Z uwagi na częste wyjazdy dawno nie byłam na działce, kiedy wreszcie się tam udałam, byłam bliska zejścia. Niby wszystko, co tam rośnie, sama posadziłam, ale pod moją nieobecność roślinki zaszalały.
– Rany, no istny małpi gaj! I pomyśleć, że jam to uczyniła. Nie, nie, nie! W przyszłym roku muszę zająć się ogrodem na poważnie. Muszę zrobić to z większym rozmachem – żalę się mężowi.
– Małpi gaj z większym rozmachem? Znaczy będzie dżungla?
– Nie!

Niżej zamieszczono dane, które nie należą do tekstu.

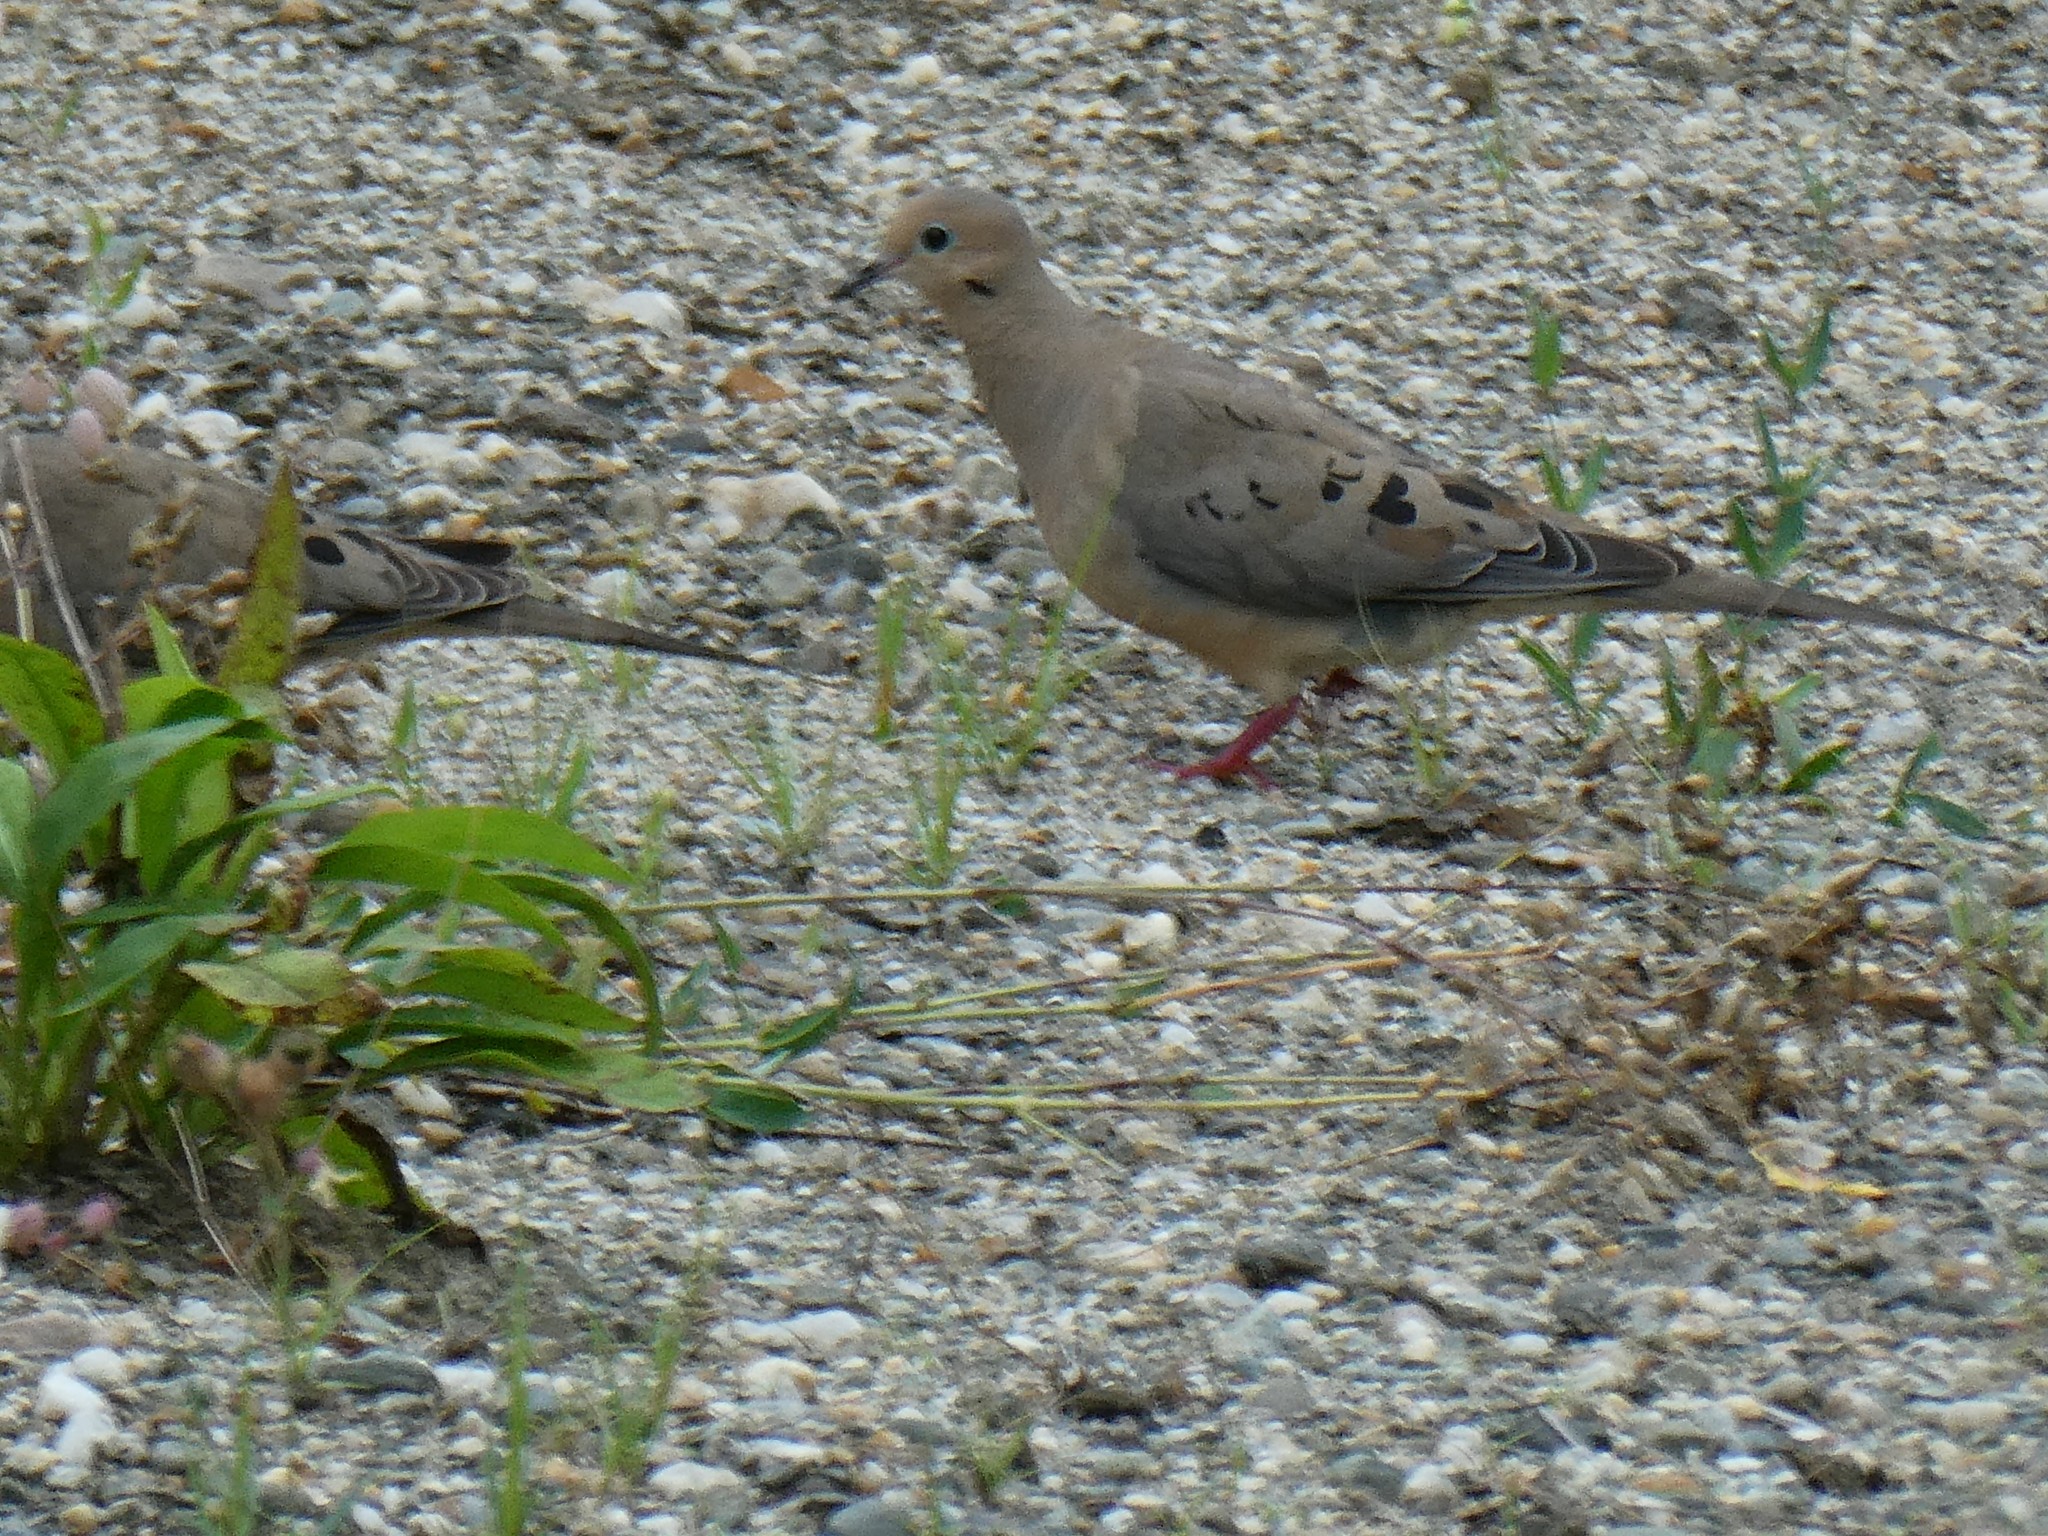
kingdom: Animalia
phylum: Chordata
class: Aves
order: Columbiformes
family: Columbidae
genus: Zenaida
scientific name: Zenaida macroura
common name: Mourning dove
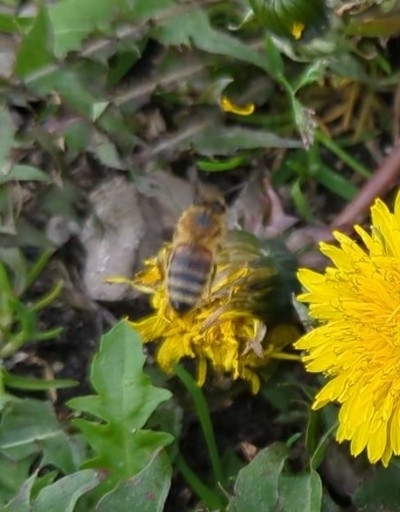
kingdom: Animalia
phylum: Arthropoda
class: Insecta
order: Hymenoptera
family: Apidae
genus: Apis
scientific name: Apis mellifera
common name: Honey bee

Wprost przeciwnie, coś wyważonego i nienarzucającego się.
– To może zacznij od jednej roślinki… Najlepiej idź na kurs: „Ogrodnictwo w weekend”, albo zakup jakąś książkę typu: „Działka nie tylko dla orłów”. O wiem, wyślij zdjęcie ogrodu swojej bratowej* z pytaniem: „Co zmienić”?
– Taaa i otrzymam odpowiedź: „Wszystko”.
– Ale zawsze to jakaś wskazówka.
– Czuję, że poniosłam klęskę! Nie nadaję się wcale na chłopkę małorolną!
– Ale przynajmniej jesteś dobrą kucharką.
– Chyba nie jestem…
– Ale w czymś na pewno jesteś dobra?… chyba.